For anyone with Sabermetrics knowledge...

metaldome · 03-13-09 02:34 AM

I can't wait for baseball to start. This is the first season I am trying to come up with my own system of projecting baseball scores so I can bet games where I see value in the lines. I want to explain to you some of what I am doing so you can tell me where I may be going wrong.

1) I tested a bunch of pitching and batting statistics to see how well they correlated to wins and runs scored and found OPS and OPSA to be the best. I know there are a few stats that are supposed to be a little better (wOBA, 1.8OPS, etc) but OPS and OPSA were easier to find and use than any of the other stats, and the difference between them was fairly small (less than one percent).

2) So next, I compared all major league team's season OPS to their average RPG (and OPSA to average opponents RPG) for the last three years on one graph and found the best fit line.
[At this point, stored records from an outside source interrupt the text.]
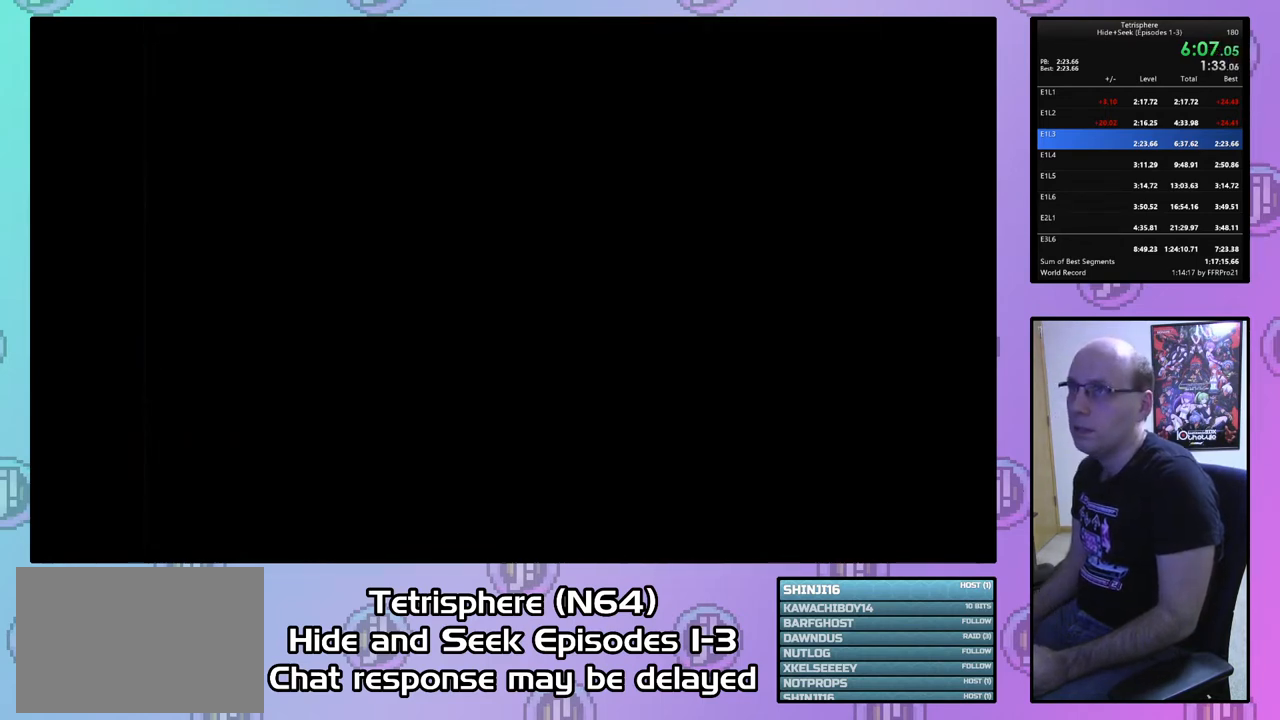
{"buttons": [], "right_stick": "center", "events": [[33, "CIRCLE", "up"], [67, "CIRCLE", "down"], [67, "CROSS", "down"], [167, "CIRCLE", "up"], [167, "CROSS", "up"], [233, "CIRCLE", "down"], [233, "CROSS", "down"], [333, "CIRCLE", "up"], [333, "CROSS", "up"], [400, "CIRCLE", "down"], [400, "CROSS", "down"], [467, "CIRCLE", "up"], [467, "CROSS", "up"]]}
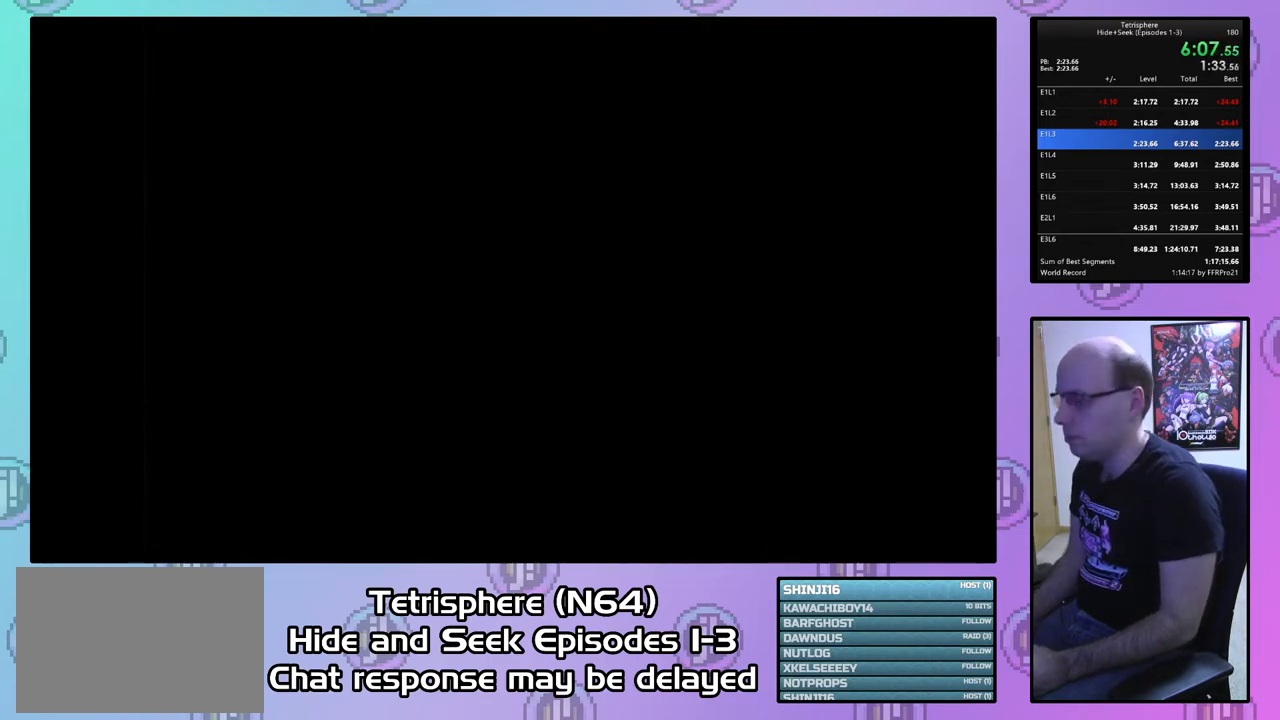
{"buttons": [], "right_stick": "center", "events": [[67, "CIRCLE", "down"], [67, "CROSS", "down"], [133, "CIRCLE", "up"], [133, "CROSS", "up"], [233, "CIRCLE", "down"], [233, "CROSS", "down"], [333, "CIRCLE", "up"], [333, "CROSS", "up"], [400, "CIRCLE", "down"], [400, "CROSS", "down"], [467, "CIRCLE", "up"], [467, "CROSS", "up"]]}
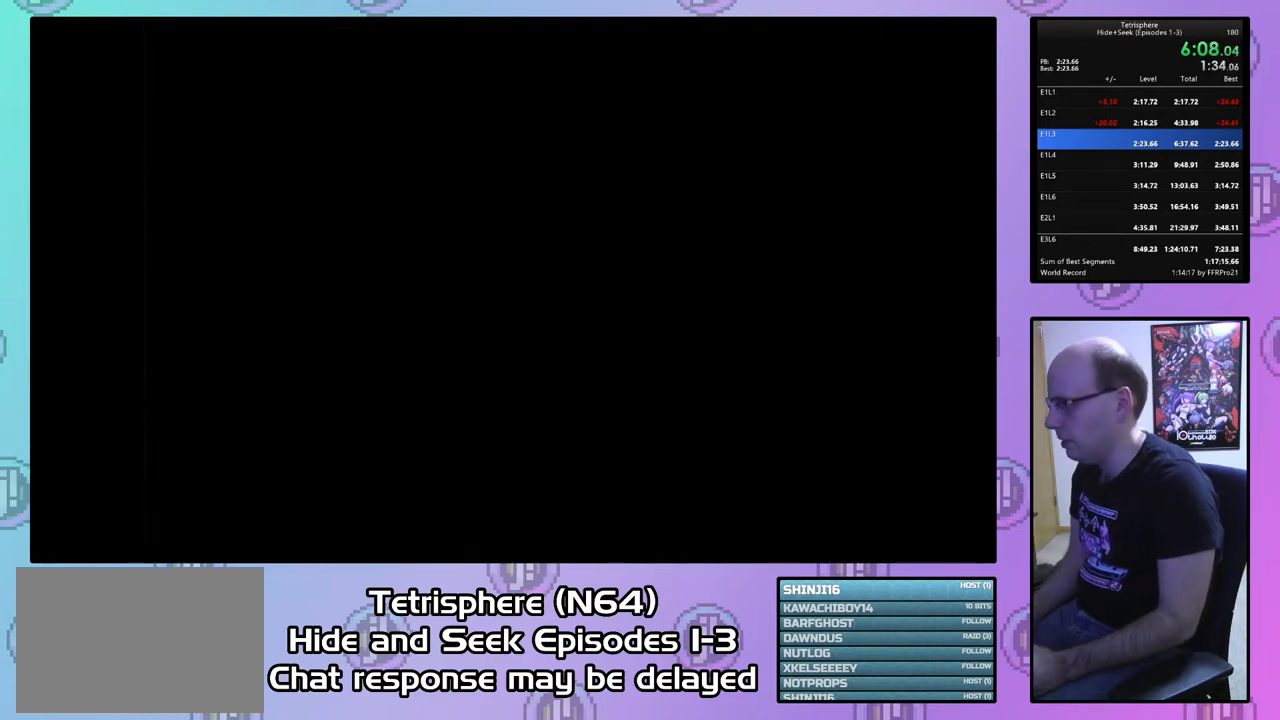
{"buttons": [], "right_stick": "center", "events": [[33, "CIRCLE", "down"], [33, "CROSS", "down"], [133, "CIRCLE", "up"], [133, "CROSS", "up"], [200, "CIRCLE", "down"], [200, "CROSS", "down"], [300, "CROSS", "up"], [333, "CIRCLE", "up"], [367, "CIRCLE", "down"], [367, "CROSS", "down"], [467, "CIRCLE", "up"], [467, "CROSS", "up"]]}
R squared came out to about .87 (an 87% correlation) and the formula was off by an average of 2.5%, or about 0.12 RPG, according to my calculations.
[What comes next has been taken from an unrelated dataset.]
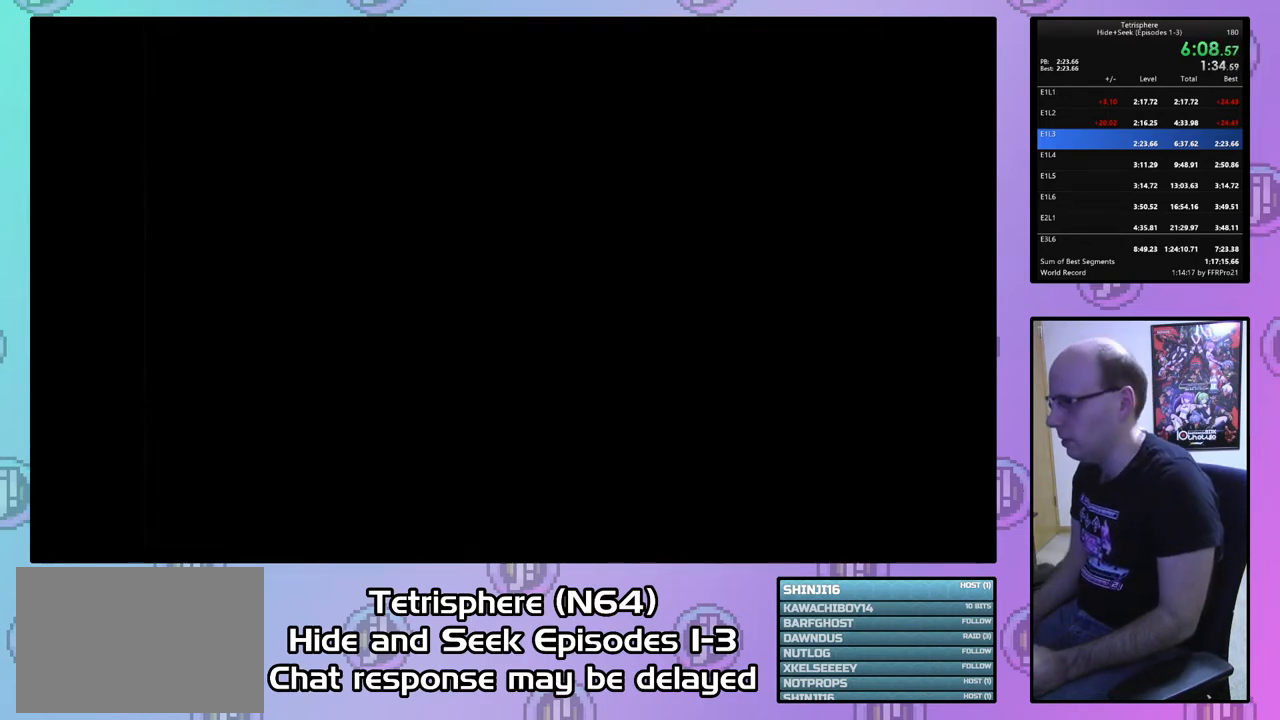
{"buttons": [], "right_stick": "center", "events": [[33, "CIRCLE", "down"], [33, "CROSS", "down"], [133, "CIRCLE", "up"], [133, "CROSS", "up"], [200, "CIRCLE", "down"], [200, "CROSS", "down"], [300, "CIRCLE", "up"], [300, "CROSS", "up"], [367, "CIRCLE", "down"], [367, "CROSS", "down"], [467, "CROSS", "up"], [500, "CIRCLE", "up"]]}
I did not make any league adjustments because when I compared each league separately to the MLB as a whole, I found that the difference was pretty small (again, less than one percent), and I wanted to keep this as simple as possible. I also figured that any difference between having a designated hitter (or not) would already be reflected in each team's OPS (and therefore the projected score).

Although I did not find much of a correlation between OPSA and unearned runs (only about 17%, obviously it depends more on fielding than pitching), it seems that including them does not lower the accuracy of the formula. For this reason, I decided to include both earned and unearned runs, as this should make the predicted score and total closer to the actual game results. Would you agree?

I also wondered whether I should put the formula in the context of runs per game (R/G) or runs per nine innings (or runs per inning). I decided on runs per game, thinking it will be easier (it is hard to get total offensive innings, although close to innings pitched for the team, it would not be exact) and closer to actual scores (you can't know whether a game will go into extra innings beforehand) than the others. Do you think this is best?

I have not yet added park adjustments because so far I am unsure whether they can be calculated with any degree of accuracy, how I should do it, or whether it will make much of a difference (except for a few teams like Colorado and San Diego). It would also be almost impossible to come up with anything for teams with new stadiums. As far as home field advantage, again I don’t know how accurate you could really get, and was thinking of just going with the major league average of about four percent. Any ideas?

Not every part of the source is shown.